PROVIDED PASSAGE
Customers want fairer pricing, yet are reluctant to share their pwersonal data to acheieve this, study found
There is a “fundamental tension” between consumers’ desire for cheaper premiums and their willingness to share more of their data to ensure more accurate pricing, a study commissioned by the ABI has found.
The research was carried out through agency BritainThinks to gauge public attitudes towards use of personal data in general insurance products using workshops and a survey of 2,000 members of the general public.
The survey found that only 9% of consumers are comfortable with insurers using information collected via third party companies - data brokers - yet 64% said that insurance premiums should reflect the customers’s exact level of risk.
It also found that only 29% of those surveyed felt confident that they understood how their premium was calculated.
ABI director, general insurance policy, James Dalton said the use of more personal data in insurance ”has clear benefits for customers, who can benefit from more accurate and fairer risk pricing.
No clear public consensus on how insurers should best be assessing risk and reflecting that in prices
”But it does pose some reputational risks, if people see it’s use as unjustified or unclear.
”This report shows that there is no clear public consensus on how insurers should best be assessing risk and reflecting that in prices.

ENTRIES SUPPLIED

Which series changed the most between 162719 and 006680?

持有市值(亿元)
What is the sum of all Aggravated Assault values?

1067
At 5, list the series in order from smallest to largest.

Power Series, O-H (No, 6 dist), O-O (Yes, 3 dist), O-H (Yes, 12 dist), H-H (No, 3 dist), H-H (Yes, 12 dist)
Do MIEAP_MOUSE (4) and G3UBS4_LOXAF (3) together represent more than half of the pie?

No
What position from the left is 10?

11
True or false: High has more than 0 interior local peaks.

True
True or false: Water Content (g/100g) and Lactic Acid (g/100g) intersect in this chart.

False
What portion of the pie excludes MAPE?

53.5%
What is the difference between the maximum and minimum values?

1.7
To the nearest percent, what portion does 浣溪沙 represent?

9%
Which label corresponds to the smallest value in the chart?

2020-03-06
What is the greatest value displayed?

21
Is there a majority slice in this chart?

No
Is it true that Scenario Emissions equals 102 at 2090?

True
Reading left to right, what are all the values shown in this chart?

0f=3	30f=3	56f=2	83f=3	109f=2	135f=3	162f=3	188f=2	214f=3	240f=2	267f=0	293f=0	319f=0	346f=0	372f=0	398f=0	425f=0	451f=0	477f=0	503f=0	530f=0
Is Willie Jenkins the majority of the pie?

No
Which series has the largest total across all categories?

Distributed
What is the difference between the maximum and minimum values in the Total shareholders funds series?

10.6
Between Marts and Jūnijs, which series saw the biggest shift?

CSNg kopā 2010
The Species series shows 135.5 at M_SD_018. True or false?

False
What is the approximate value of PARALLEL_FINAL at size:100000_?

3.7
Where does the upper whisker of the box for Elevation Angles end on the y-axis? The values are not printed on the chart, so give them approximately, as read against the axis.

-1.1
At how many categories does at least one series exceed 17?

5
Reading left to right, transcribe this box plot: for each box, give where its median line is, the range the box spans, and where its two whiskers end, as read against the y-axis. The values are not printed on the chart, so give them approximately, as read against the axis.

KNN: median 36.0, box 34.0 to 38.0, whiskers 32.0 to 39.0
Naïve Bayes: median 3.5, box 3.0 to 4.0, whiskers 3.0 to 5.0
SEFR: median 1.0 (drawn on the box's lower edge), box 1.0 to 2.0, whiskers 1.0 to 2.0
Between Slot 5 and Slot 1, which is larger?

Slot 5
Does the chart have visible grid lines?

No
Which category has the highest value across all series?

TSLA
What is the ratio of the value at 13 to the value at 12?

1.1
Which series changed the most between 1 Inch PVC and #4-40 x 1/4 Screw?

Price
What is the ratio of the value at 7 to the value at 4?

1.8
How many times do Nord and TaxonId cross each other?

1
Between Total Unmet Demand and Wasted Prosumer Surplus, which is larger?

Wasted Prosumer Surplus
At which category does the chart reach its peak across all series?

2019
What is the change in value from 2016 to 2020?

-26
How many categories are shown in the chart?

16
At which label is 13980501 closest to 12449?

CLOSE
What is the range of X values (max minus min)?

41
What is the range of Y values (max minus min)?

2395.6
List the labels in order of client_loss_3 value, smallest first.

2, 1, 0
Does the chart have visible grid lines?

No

ACTIVITY 1
In the insurance data article, swap "data brokers" for "data vendors" and write out the passage again. Start at the words "The survey found" and stop after "unjustified or unclear.".
ACTIVITY 2
Carry on the insurance data article from the point where it stops.
The rows have no connection to the insurance data article.

EXERCISE ANSWER 1
The survey found that only 9% of consumers are comfortable with insurers using information collected via third party companies - data vendors - yet 64% said that insurance premiums should reflect the customers’s exact level of risk.
It also found that only 29% of those surveyed felt confident that they understood how their premium was calculated.
ABI director, general insurance policy, James Dalton said the use of more personal data in insurance ”has clear benefits for customers, who can benefit from more accurate and fairer risk pricing.
No clear public consensus on how insurers should best be assessing risk and reflecting that in prices
”But it does pose some reputational risks, if people see it’s use as unjustified or unclear.

EXERCISE ANSWER 2
”It gives a valuable insight into the issue to stimulate industry debate, and the ABI will use the outcomes of the research to develop further industry work for the coming year.”
While Deborah Mattinson, founding partner at BritainThinks said the research showed ”a fundamental tension in how customers feel about the sensitive issue of their data: on the one hand, they want to see the benefits of sharing their data, whether it’s cost savings or more personalised services, but on the other, they are often concerned about how their data is being accessed and the extent to which this is within their control.
”This is a shared challenge across multiple sectors and raises some important questions for all organisations in the data ‘ecosystem’.”
The survey also found that 82% of respondents would feel vulnerable without insurance, and 36% felt that premiums should be spread across all customers to ensure affordability.
Perhaps unsurprisingly, younger customers were more likely to be comfortable with insurers using monitoring technology such as telematics.